Raven populations have increased substantially across the western U.S., according to the resolution. Ted Koch, state head of the U.S. Fish and Wildlife Service, confirmed the raven population increased sixfold in the last 30 years.
Commissioner Lorinda Wichman urged caution before the county declares open season on ravens.
“This is a resolution that’s a position statement. I just want people to realize the ravens are a protected species and they are protected by the Migratory Bird Treaty with I believe Canada and Mexico. By putting them in that classification, I believe it is a federal requirement to protect the species,” Wichman said.
But she said western states officials could band together to lobby for a change in the federal regulations.
Carbone asked if the Migratory Bird Treaty was ratified by Congress.
“Until we find out if this treaty has been ratified or not, we need to make sure we don’t give ourselves a black eye,” he said.
Cox explained her opposition to the resolution.
“I have a problem doing anything that might hurt the ecosystem in the future. I know nature takes care of itself,” she said.
Concerns over the listing of the sage grouse have been front and center this week with the Nevada Congressional delegation. U.S. Sen. Harry Reid, in a telephonic press conference Monday, said the Farm Bill that recently passed the Senate includes money for sage grouse conservation programs in an attempt to help prevent the listing.
“It doesn’t do it all, but it’s complementary to what we’re trying to do. This is a very difficult issue because it affects mining and ranching and quite frankly, it affects other interests, hunting, it affects the ability of some communities to grow. So we’re trying to thread this needle. I’ve had some experience with endangered species listings, the most difficult for the state since I’ve been around is the desert tortoise,” Reid said.
“We hope we can do as well with the sage grouse as we’ve done with the desert tortoise. Everyone has to understand it’s not going to be easy,” he said. “We’re trying to do everything we can to stop the listing. Once it’s listed, it’s very difficult.”
Reid said he met with senators from other affected states and added the sage grouse territory doesn’t follow state lines. In Nevada, their prime habitat is in central and northern parts of the state, including northern Nye County. That’s the opposite of the desert tortoise, whose habitat is primarily south of Beatty.
U.S. Sen. Dean Heller, R-Nev., also held a press conference with reporters on Tuesday afternoon to talk about the sage grouse.

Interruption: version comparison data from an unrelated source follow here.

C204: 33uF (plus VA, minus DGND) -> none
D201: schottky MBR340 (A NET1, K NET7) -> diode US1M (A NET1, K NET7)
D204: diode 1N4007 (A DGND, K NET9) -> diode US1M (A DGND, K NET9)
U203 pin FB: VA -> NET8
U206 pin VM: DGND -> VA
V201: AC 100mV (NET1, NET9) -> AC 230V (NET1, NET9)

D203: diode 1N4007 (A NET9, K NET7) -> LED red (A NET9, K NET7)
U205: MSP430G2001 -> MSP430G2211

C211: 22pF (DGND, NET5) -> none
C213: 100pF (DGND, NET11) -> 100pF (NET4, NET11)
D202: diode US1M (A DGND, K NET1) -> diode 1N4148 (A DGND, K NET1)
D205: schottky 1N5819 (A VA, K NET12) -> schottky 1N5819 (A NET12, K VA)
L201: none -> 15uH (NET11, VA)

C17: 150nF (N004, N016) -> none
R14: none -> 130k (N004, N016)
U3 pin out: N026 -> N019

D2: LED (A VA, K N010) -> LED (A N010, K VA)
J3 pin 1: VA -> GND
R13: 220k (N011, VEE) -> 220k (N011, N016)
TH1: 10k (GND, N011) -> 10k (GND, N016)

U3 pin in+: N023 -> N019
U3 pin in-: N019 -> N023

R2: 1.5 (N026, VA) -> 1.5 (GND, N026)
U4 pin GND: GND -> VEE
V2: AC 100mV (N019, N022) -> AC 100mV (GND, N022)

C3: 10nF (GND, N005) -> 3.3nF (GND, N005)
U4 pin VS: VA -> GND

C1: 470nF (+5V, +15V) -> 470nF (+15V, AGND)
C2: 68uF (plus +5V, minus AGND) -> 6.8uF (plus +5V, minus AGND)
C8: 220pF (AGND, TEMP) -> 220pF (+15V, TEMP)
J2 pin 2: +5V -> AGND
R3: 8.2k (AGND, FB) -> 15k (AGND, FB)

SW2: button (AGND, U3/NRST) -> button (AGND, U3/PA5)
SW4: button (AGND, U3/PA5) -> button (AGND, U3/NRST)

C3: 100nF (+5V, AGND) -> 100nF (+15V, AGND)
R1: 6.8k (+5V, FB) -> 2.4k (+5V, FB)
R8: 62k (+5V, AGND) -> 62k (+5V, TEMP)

Koch told the state Legislative Committee on Public Lands Wednesday that besides predators, wild fires, fed by invasive cheat grass, have torched lots of sage grouse habitat. He said ravens kill endangered desert tortoises as well as sage grouse.
The state could increase agricultural and wildlife permits to kill ravens, he said, but that may not be adequate to removing threats to sage grouse. The ravens typically feed at garbage dumps, on roadkill and use artificial structures like cell phone towers for nesting.
The U.S. Fish and Wildlife Service will make a decision by September 2015 whether to list the sage grouse as endangered, threatened or not to list it, Koch said.
Assemblyman Ira Hansen, R-Sparks, noted the sage grouse habitat loss occurred in a state where 87 percent of the land is under federal management. “So the decline in habitat has been created by the very agencies we’re going to reward by turning over control of the sage grouse issue to the federal government,” he said.